OLYMPIA — A bill authorizing Washington State University to open its own medical school in Spokane has hit a snag following a Seattle legislator’s demand that the school promise to not limit its teaching based on the beliefs of religious-affiliated hospitals.
The WSU proposal (House Bill 1559) has broad bipartisan support, with 65 co-sponsors. It would end a restriction dating back to 1916 that allowed the University of Washington to operate the state’s only medical school.
The bill was scheduled to be voted out of the House Higher Education Committee on Friday, but the vote was delayed after Rep. Gerry Pollet, D-Seattle, pushed an amendment demanding WSU give upfront assurances that its medical school would not limit teaching on reproductive health or end-of-life care due to partnerships with religious hospitals.

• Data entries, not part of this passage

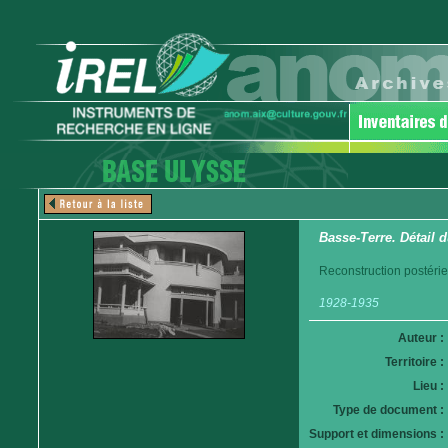
Basse-Terre. Détail 
Reconstruction postéri
1928-1935
Auteur :
Territoire :
Lieu :
Type de document :
Support et dimensions :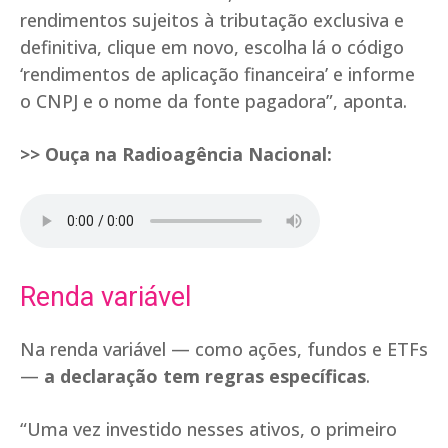
rendimentos sujeitos à tributação exclusiva e
definitiva, clique em novo, escolha lá o código
‘rendimentos de aplicação financeira’ e informe
o CNPJ e o nome da fonte pagadora”, aponta.
>> Ouça na Radioagência Nacional:
Renda variável
Na renda variável — como ações, fundos e ETFs
—
a declaração tem regras específicas
.
“Uma vez investido nesses ativos, o primeiro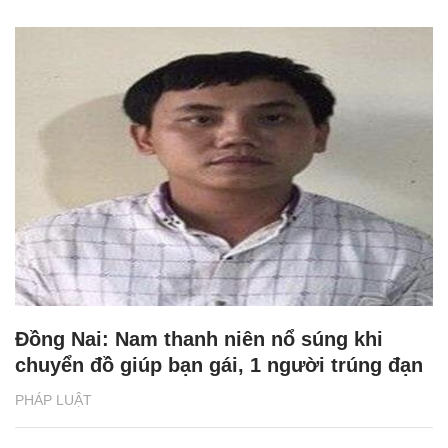
Đồng Nai: Nam thanh niên nổ súng khi
chuyển đồ giúp bạn gái, 1 người trúng đạn
PHÁP LUẬT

WSU supporters say they have no intention of restricting medical education, but that Pollet’s amendment has no place in the authorization bill.
“It’s way out on the front end of the process,” said Ken Roberts, acting dean of the WSU College of Medical Sciences. He said Pollet is the only legislator he’s heard raise such a concern.
“This is absolutely not the appropriate vehicle,” said Rep. Marcus Ricelli, D-Spokane, the prime sponsor of the bill. Ricelli said he’s confident the proposal will pass out of the committee next week, without Pollet’s amendment.
Pollet argued that now is absolutely the time to demand such public assurances in one form or another, but said WSU has declined to offer them. “You don’t authorize a medical school without an assurance that it will train students in all relevant medical practices, including reproductive health for woman and end-of-life care,” he said.
Pollet’s amendment reflects a larger concern by some over a recent surge in affiliations between Catholic health-care systems and secular hospitals. Critics have worried about access to abortion and other medical services barred by religious doctrine.
The UW has long trained its own medical students in Spokane, through its WWAMI program, which has been operated as a partnership with WSU. That program trains students at times in religiously affiliated hospitals, such as Sacred Heart Medical Center. But Pollet said the UW has worked on policies to ensure no gaps in its medical education occur due to those affiliations. He said he worries about the WSU medical school, which would place students entirely in local hospitals for two years.
The UW and WSU have clashed over the medical-school proposal, with the UW arguing a more cost-effective approach would be for lawmakers to expand its existing Spokane program, which trains 40 students a year. But more recently, UW lobbyists have said they don’t oppose the WSU bill so long as the Legislature provides funding to keep the UW’s Spokane program on track.
Even apart from his religious-hospital amendment, Pollet, who also works as a UW instructor, is no fan of the WSU proposal. He also has proposed an amendment to halt the medical school while a broader study is conducted on the best ways to address the shortage of health-care providers in the state.